In late 2023, the Malanda Theatre Company in Far North Queensland ran the show with huge success, with Marky Baker directing and Felicity Huston producing, and again in August 2024 with Marky Baker directing again and Chris Davey Producing. It featured: M'Lynn Eatenton - Jean Thomas, Shelby Eatenton - Buckley Watson, Truvy Jones - Nicola Salisbury-Faulkner, Annelle Dupuy Desoto - Kaitlen Adams, Clairee Belcher - Jennifer Musetti, Ouiser Boudreaux - Louisa Crossle.

In 2026, a production toured Australia featuring Lisa McCune, Mandy Bishop, Belinda Giblin, Debra Lawrence, Jessica Redmayne and Lotte Beckett.

Ireland:
Staged at the Gaiety Theatre, Dublin on September 11–22, 2012, directed by Ben Barnes, and on country-wide tour until October 19 the same year. The cast included Mischa Barton and Anne Charleston.

France:
Coiffure et Confidences, the French-language adaptation by Didier Caron directed by Dominique Guillo, premiered in Paris at the Théâtre Michel in October 2014. After three successful runs in Paris and multiple nationwide tours, its final performance, attended by Robert Harling, was filmed on June 12, 2017 and released on the French channel C8 a few months later.

Cast:

- Thérèse (Truvy) - Marie-Hélène Lentini / Isabelle Ferron
- Jeanne (M'Lynn) - Astrid Veillon / Élisabeth Vitali / Anne Richard
- Magalie (Shelby) - Léa François
- Agnès (Annelle) - Sandrine Le Berre
- Claire (Clairee) - Isabelle Tanakil / Isabelle Ferron / Élisabeth Buffet
- Odette (Ouiser) - Brigitte Faure

Japan:
Staged by the Haiyuza Theatre Company on November 14–25, 2007, in Tokyo, translated and directed by Hajime Mori.
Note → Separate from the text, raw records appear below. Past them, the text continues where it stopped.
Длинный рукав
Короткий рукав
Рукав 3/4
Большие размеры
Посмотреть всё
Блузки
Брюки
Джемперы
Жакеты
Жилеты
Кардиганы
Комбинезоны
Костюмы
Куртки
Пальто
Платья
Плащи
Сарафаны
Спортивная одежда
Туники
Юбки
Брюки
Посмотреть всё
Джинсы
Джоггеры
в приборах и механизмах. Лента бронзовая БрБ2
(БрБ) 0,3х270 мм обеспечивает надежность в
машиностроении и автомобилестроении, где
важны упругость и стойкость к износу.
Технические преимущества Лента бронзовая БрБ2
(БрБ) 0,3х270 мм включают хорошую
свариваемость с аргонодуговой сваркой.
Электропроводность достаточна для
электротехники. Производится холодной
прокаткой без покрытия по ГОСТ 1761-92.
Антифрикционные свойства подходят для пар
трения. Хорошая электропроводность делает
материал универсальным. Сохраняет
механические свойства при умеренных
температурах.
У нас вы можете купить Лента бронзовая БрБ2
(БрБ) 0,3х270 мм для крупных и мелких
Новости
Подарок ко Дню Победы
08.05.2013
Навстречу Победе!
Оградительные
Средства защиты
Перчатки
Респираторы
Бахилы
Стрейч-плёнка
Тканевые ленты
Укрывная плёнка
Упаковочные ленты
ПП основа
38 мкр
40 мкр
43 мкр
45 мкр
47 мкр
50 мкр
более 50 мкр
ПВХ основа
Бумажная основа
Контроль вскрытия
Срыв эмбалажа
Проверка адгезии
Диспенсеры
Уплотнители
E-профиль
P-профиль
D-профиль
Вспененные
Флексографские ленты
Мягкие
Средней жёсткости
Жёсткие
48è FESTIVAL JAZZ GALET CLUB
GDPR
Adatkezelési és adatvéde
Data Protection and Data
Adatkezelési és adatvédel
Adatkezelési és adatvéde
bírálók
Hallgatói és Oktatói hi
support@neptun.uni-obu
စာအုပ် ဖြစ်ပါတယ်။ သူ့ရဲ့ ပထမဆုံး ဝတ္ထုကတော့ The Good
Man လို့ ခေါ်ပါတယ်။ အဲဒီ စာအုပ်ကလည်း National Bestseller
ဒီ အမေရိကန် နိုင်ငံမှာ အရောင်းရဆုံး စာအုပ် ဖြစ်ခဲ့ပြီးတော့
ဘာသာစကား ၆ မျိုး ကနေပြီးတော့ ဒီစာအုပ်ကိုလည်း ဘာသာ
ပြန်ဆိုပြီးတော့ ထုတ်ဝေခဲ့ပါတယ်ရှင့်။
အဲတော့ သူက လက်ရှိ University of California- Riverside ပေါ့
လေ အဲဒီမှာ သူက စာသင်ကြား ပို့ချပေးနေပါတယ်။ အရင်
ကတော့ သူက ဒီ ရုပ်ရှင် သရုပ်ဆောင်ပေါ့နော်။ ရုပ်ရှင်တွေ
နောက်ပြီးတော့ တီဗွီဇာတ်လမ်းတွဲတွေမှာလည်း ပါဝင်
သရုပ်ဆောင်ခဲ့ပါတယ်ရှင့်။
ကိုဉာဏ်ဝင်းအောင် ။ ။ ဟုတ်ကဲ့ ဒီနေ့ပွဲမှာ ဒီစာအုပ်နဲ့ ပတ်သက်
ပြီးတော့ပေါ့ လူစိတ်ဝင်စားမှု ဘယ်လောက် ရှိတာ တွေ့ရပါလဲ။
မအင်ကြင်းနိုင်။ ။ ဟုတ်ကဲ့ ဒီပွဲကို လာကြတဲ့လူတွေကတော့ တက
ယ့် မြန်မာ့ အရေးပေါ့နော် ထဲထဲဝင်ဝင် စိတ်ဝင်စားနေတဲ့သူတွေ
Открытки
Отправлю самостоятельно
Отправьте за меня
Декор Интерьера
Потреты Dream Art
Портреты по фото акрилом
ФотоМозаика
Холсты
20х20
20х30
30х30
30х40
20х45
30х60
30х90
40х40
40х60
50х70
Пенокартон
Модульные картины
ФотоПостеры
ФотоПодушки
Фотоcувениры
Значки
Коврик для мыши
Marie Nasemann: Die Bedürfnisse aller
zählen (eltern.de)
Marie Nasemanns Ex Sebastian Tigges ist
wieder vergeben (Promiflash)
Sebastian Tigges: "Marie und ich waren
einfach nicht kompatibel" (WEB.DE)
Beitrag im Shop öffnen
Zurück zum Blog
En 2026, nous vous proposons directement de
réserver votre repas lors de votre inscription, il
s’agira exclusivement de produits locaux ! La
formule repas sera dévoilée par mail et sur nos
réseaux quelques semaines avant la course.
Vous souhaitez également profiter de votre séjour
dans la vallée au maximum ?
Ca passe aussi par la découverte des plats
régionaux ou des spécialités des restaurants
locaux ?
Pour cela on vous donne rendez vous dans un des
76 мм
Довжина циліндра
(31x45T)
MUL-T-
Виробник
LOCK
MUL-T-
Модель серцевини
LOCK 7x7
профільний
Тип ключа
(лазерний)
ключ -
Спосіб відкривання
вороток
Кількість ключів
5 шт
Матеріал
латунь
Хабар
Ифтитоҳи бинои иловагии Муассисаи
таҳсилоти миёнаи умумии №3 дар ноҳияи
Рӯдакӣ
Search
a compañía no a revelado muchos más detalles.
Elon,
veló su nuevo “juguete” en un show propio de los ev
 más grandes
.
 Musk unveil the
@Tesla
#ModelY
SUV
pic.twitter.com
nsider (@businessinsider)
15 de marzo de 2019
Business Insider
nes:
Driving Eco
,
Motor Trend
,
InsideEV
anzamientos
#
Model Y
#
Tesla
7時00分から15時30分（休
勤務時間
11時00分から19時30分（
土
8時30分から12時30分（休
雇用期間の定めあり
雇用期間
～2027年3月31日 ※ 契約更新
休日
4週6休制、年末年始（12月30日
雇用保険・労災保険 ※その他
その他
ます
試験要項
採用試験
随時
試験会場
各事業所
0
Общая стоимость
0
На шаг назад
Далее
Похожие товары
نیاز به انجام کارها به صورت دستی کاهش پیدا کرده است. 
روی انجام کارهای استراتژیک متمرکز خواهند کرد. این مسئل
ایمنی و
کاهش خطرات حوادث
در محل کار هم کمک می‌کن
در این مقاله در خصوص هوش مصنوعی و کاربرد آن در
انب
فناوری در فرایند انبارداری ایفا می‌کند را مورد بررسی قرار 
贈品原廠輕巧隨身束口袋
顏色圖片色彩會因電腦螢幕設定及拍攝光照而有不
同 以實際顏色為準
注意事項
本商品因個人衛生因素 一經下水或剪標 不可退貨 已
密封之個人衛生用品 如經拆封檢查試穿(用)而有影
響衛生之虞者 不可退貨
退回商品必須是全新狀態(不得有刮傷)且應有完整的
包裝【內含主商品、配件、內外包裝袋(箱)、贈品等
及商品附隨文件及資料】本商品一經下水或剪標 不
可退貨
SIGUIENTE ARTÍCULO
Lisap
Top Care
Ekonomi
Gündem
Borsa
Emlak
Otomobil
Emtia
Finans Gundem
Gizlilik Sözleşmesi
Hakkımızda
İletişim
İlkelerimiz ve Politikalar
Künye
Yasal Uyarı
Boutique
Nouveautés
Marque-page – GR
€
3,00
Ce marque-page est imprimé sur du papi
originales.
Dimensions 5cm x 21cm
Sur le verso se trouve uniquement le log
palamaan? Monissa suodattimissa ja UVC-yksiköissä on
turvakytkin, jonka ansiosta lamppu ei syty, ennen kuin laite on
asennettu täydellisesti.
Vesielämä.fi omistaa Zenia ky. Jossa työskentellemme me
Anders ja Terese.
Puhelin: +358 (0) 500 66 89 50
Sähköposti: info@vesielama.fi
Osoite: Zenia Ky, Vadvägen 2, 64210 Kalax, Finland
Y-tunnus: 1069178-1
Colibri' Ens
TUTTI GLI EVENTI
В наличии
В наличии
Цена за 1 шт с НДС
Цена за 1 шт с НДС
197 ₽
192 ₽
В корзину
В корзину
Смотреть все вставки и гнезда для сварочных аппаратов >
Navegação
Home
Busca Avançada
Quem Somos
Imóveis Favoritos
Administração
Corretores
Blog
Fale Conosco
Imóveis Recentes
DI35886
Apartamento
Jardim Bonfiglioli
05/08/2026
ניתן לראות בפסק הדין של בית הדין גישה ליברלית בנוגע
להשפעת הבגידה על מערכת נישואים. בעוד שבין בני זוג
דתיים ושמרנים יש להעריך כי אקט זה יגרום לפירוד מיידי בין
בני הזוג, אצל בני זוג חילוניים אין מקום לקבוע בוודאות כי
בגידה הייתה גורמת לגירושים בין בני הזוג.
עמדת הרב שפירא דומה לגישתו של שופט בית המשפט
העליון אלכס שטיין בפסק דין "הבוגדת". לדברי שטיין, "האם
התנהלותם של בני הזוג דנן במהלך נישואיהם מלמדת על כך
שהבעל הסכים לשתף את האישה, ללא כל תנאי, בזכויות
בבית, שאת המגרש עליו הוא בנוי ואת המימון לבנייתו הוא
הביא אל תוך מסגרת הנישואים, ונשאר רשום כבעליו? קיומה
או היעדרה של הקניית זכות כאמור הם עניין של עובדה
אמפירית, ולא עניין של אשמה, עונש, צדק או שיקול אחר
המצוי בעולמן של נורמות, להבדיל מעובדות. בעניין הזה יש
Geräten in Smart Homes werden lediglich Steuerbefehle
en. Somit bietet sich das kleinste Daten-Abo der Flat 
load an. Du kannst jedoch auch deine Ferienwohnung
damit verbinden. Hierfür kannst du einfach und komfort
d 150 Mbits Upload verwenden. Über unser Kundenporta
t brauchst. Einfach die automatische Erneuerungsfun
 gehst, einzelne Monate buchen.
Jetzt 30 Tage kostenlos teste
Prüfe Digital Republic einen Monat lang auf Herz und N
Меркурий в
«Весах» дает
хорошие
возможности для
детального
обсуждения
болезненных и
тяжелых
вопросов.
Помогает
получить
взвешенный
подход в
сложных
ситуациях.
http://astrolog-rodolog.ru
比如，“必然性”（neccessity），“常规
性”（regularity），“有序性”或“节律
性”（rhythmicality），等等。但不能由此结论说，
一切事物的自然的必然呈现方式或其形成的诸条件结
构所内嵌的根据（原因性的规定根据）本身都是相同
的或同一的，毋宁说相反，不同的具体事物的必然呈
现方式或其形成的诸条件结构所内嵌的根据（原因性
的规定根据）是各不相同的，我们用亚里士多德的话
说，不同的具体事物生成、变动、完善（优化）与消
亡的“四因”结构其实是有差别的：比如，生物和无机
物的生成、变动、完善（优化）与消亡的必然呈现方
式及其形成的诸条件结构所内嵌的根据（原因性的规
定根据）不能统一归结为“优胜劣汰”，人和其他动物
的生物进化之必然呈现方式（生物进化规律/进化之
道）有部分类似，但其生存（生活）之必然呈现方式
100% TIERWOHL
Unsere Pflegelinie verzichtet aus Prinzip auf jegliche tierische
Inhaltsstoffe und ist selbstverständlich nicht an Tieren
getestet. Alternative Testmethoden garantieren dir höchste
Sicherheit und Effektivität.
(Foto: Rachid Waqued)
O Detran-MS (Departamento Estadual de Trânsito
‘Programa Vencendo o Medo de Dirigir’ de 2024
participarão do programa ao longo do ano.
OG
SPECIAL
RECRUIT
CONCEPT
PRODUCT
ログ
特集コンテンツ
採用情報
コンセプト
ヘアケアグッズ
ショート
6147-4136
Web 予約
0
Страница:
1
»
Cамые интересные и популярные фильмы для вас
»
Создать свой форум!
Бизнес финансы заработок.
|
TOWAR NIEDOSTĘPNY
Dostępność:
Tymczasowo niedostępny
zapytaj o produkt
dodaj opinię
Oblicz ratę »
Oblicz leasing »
Cast: Mayuko Aoyama as Truvy, Kaoru Inoue as Annelle, Mayumi Katayam as Clairee, Midori Ando as Shelby, Atsuko Kawaguchi as M'Lynn and Minae as Ouiser.

Poland:
It premiered at the Aleksandra Wegierki Dramatic Theatre in Białystok on April 14, 1992. Jean Korf was the director and the play was translated by Catherine Peebles and Andrzej Jakimiec. It was organized with help from the Embassy of the United States, Warsaw, especially the Cultural Attache, Bruce Byers.

On March 29, 2017, the U.S. Embassy Warsaw held two English-language staged readings at Teatr Polski Arnold Szyfman Theatre in Warsaw as the capstone to its Women's History Month Programming. The production was directed by Deputy Press Attache Stephen E. Dreikorn and featured an all-embassy employee cast consisting of both American and Polish employees. Polish director and actor Andrzej Seweryn spoke before one of the performances and called the Embassy's production a "great initiative".

Sweden:
Premiered on November 16, 2008 at Vasateatern in Stockholm (with Robert Harling in attendance) titled "Blommor av Stål", it was directed by Emma Bucht and translated by Klas Östergren and Edward af Sillén. The cast: Cecilia Nilsson as Truvy, Pernilla August as M'Lynn, Melinda Kinnaman as Shelby, Suzanne Reuter as Ouiser, Linda Ulvaeus as Annelle and Gunilla Nyroos as Clairee.

== Screen adaptations ==
=== Film ===

The play was adapted as a film in 1988 and released in 1989, with a screenplay also by Harling and directed by Herbert Ross. The film was able to expand the story of the play with additional background stories and characters. Julia Roberts was nominated for the Academy Award for Best Supporting Actress for her performance as Shelby.

=== Television ===

CBS-TV produced the two-hour Steel Magnolias sitcom pilot in April 1990 in Robert Harling's childhood hometown of Natchitoches, Louisiana. Harling was screenwriter with his script being a continuation of the play and 1989 film following the death of Shelby. Thomas Schlamme directed and cast included: Cindy Williams as M’Lynn, Sally Kirkland as Truvy, Elaine Stritch as Ouiser, Polly Bergen as Clairee, and Sheila McCarthy as Annelle. Ultimately, CBS passed on the series giving the pilot a single airing on August 17, 1990.

=== 2012 television film ===

The play was adapted as a television film in 2012 with an African-American cast for a Lifetime TV production filmed in Atlanta, April 2012 (aired October 2012): directed by Kenny Leon and scripted by Sally Robinson.
- Cast: Queen Latifah as M'Lynn, Jill Scott as Truvy, Alfre Woodard as Ouiser, Phylicia Rashad as Clairee, Adepero Oduye as Annelle, and Condola Rashad as Shelby.